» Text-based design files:
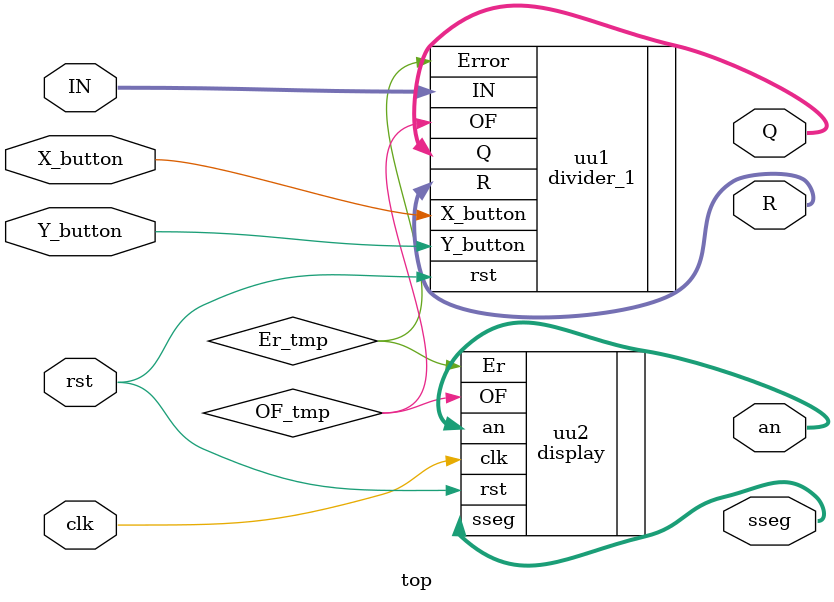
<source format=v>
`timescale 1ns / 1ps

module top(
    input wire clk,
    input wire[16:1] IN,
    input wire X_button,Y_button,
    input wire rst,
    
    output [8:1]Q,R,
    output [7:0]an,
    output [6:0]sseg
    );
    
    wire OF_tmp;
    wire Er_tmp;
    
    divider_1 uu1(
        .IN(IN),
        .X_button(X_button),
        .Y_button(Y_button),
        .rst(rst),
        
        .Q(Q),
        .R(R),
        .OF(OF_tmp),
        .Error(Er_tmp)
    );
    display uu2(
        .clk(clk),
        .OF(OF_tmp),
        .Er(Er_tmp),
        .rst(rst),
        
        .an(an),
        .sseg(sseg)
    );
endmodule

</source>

--

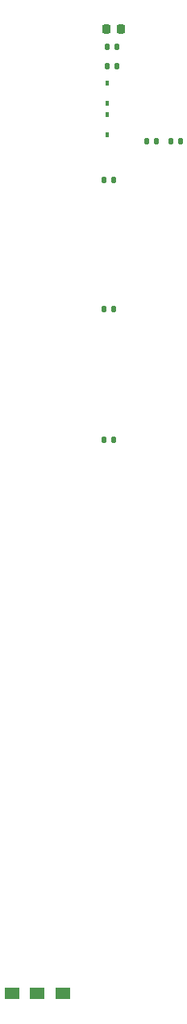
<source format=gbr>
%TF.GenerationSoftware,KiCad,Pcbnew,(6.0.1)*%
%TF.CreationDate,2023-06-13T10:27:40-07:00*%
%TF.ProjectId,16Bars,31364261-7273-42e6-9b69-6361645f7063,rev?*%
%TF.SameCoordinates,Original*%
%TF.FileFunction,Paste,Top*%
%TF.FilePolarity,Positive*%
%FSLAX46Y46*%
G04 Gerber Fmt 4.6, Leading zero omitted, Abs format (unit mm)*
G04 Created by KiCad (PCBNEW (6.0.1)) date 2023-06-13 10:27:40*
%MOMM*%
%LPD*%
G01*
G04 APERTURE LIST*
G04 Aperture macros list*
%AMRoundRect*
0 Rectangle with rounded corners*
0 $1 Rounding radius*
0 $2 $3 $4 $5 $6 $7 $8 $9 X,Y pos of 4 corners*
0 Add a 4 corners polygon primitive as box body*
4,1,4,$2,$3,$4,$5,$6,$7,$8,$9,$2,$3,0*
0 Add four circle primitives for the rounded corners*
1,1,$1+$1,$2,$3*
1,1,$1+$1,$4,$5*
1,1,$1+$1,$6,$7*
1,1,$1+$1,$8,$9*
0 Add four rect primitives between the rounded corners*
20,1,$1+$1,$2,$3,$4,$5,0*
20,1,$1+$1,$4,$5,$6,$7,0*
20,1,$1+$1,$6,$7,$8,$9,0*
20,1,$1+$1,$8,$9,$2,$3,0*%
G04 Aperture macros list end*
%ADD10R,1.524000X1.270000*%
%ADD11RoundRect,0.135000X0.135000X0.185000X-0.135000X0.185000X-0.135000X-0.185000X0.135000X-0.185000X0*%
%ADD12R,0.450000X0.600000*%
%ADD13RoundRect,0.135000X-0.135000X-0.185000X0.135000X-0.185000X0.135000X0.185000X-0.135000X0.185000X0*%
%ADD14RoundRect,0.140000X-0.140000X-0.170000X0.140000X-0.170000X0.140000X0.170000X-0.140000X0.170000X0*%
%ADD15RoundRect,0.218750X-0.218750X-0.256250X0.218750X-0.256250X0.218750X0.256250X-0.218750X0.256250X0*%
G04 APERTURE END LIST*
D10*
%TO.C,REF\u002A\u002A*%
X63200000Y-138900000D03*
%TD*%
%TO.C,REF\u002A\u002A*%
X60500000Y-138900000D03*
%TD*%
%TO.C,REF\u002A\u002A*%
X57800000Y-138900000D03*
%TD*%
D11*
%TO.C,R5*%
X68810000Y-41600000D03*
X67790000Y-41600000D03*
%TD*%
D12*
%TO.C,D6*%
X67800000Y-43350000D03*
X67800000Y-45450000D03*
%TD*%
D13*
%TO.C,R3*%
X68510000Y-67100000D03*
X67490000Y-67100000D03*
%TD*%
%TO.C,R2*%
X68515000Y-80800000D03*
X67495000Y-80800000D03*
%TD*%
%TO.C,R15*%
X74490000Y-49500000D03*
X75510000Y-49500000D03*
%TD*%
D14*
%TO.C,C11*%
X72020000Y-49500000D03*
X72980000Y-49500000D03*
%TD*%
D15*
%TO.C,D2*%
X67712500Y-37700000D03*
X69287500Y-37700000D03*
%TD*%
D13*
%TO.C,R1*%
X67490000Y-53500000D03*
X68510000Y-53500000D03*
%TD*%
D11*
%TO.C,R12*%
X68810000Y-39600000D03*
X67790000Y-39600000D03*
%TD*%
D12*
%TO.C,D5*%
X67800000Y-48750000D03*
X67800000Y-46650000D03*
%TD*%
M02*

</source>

» EXERCISE DESCRIPTION:
In the entries above, locate every line with the word "primitives" and copy it.

» TASK RESULT:
0 Add four circle primitives for the rounded corners*
0 Add four rect primitives between the rounded corners*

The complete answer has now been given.